**EXCERPT PROVIDED:**
────────

Installation of plain Jupyter is straightforward. The easiest way is just to use your package manager and install Jupyter system-wide. For the sake of environment isolation I'll use virtualenv & virtualenvwrapper here. So the first step is to create the virtual environment for this Jupyter installation with virtualenvwrapper:

mkvirtualenv jupyter

As mentioned in the Jupyter installation documentation, Jupyter installation with pip requires some dependencies to be compiled at least on Ubuntu. Install these dependencies first, and then install Jupyter itself with pip.

apt-get install build-essential python-dev
pip install jupyter

Notebook server can be password protected, note that such server should also has proper SSL setup, especially so if used in an open environment. To generate password hash with Python shell.

from notebook.auth import passwd
passwd()

Next create startup script to launch Jupyter notebook server. Replace IP with the ip from the server interface if external access is required, and insert the hashed password computed above.

#!/usr/bin/env bash
source $WORKON_HOME/ipy/bin/activate
jupyter-notebook --no-browser --ip 127.0.0.1 --NotebookApp.password='you-hashed-password'

Next target is to create SparkContext and submit jobs to Spark cluster. For this to succeed the startup script script above must be modified to include SPARK_HOME environment variable pointing to Spark installatino directory before the notebook is started.

────────

**ASSIGNMENT 1:**
According to the Jupyter installation excerpt, which two tools are used to isolate the environment?

Rendered chart images:
────────

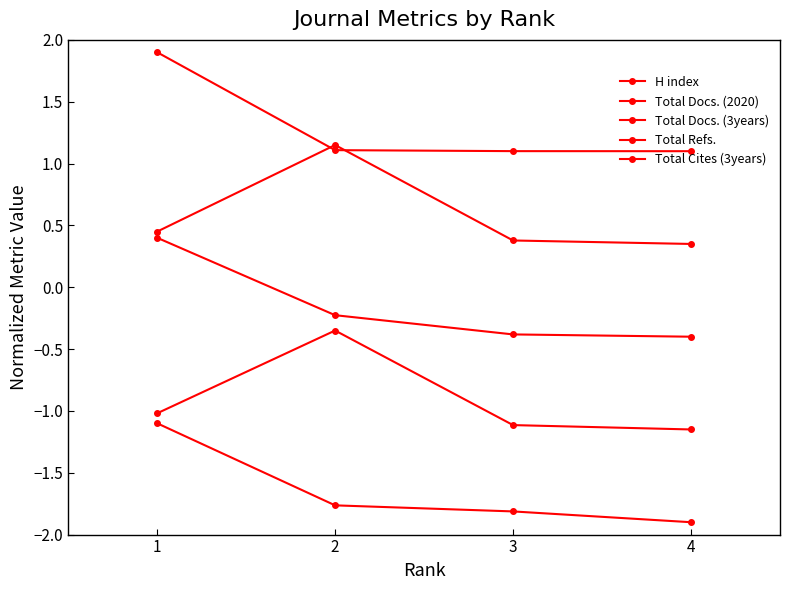

Is it true that Total Refs. equals 0.3 at 3?

False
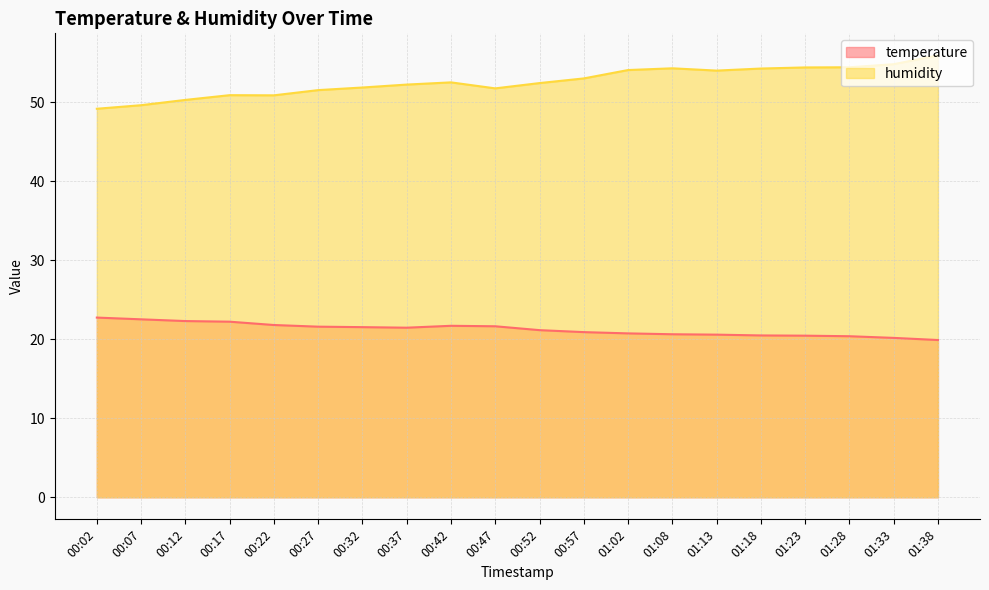

Where does the humidity series first go above 52?

00:37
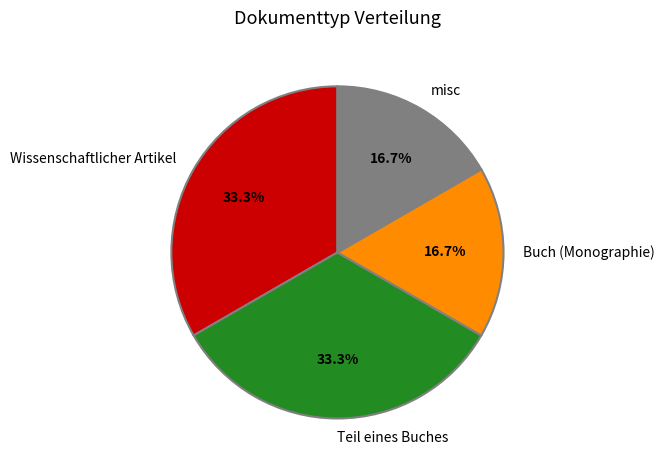

Approximately how many times larger is the value at Wissenschaftlicher Artikel compared to Teil eines Buches?

1.0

────────

**ASSIGNMENT 2:**
Duplicate the entries from the line containing "Approximately how many" through the end of the entries.

**RESPONSE 1:**
Virtualenv and virtualenvwrapper.

**RESPONSE 2:**
Approximately how many times larger is the value at Wissenschaftlicher Artikel compared to Teil eines Buches?

1.0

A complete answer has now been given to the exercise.